### Supplied material
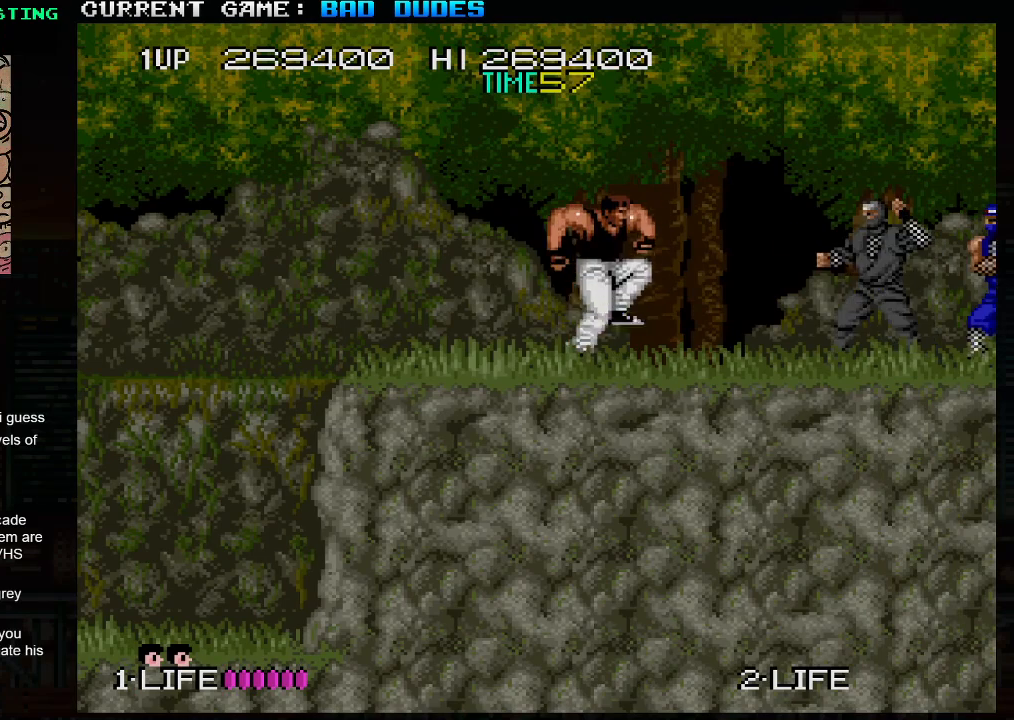
{"buttons": [], "left_stick": "right", "events": [[33, "TRIANGLE", "up"], [83, "SQUARE", "up"], [117, "left_stick", "right"], [150, "SQUARE", "down"], [267, "SQUARE", "up"], [317, "SQUARE", "down"], [433, "SQUARE", "up"]]}
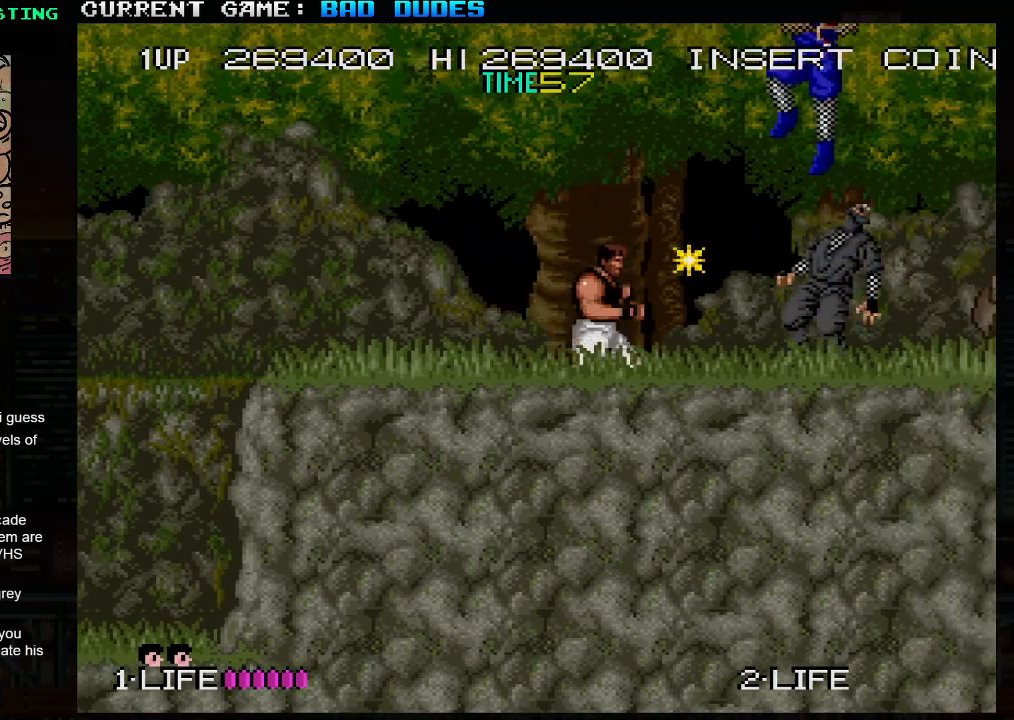
{"buttons": ["TRIANGLE"], "left_stick": "right", "events": [[17, "SQUARE", "down"], [100, "SQUARE", "up"], [433, "TRIANGLE", "down"]]}
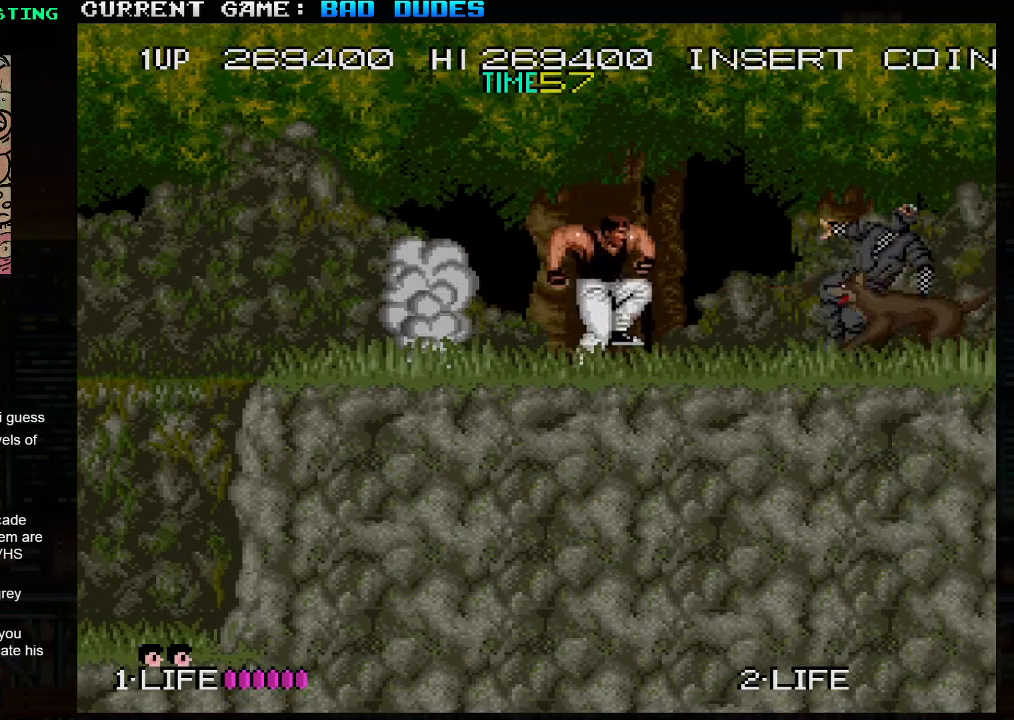
{"buttons": [], "left_stick": "down", "events": [[33, "TRIANGLE", "up"], [267, "SQUARE", "down"], [383, "SQUARE", "up"], [500, "left_stick", "down"]]}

### Work task
In the copy, keep every line of the data above exactly and drop each picture.

### Response below
{"buttons": [], "left_stick": "right", "events": [[33, "TRIANGLE", "up"], [83, "SQUARE", "up"], [117, "left_stick", "right"], [150, "SQUARE", "down"], [267, "SQUARE", "up"], [317, "SQUARE", "down"], [433, "SQUARE", "up"]]}
{"buttons": ["TRIANGLE"], "left_stick": "right", "events": [[17, "SQUARE", "down"], [100, "SQUARE", "up"], [433, "TRIANGLE", "down"]]}
{"buttons": [], "left_stick": "down", "events": [[33, "TRIANGLE", "up"], [267, "SQUARE", "down"], [383, "SQUARE", "up"], [500, "left_stick", "down"]]}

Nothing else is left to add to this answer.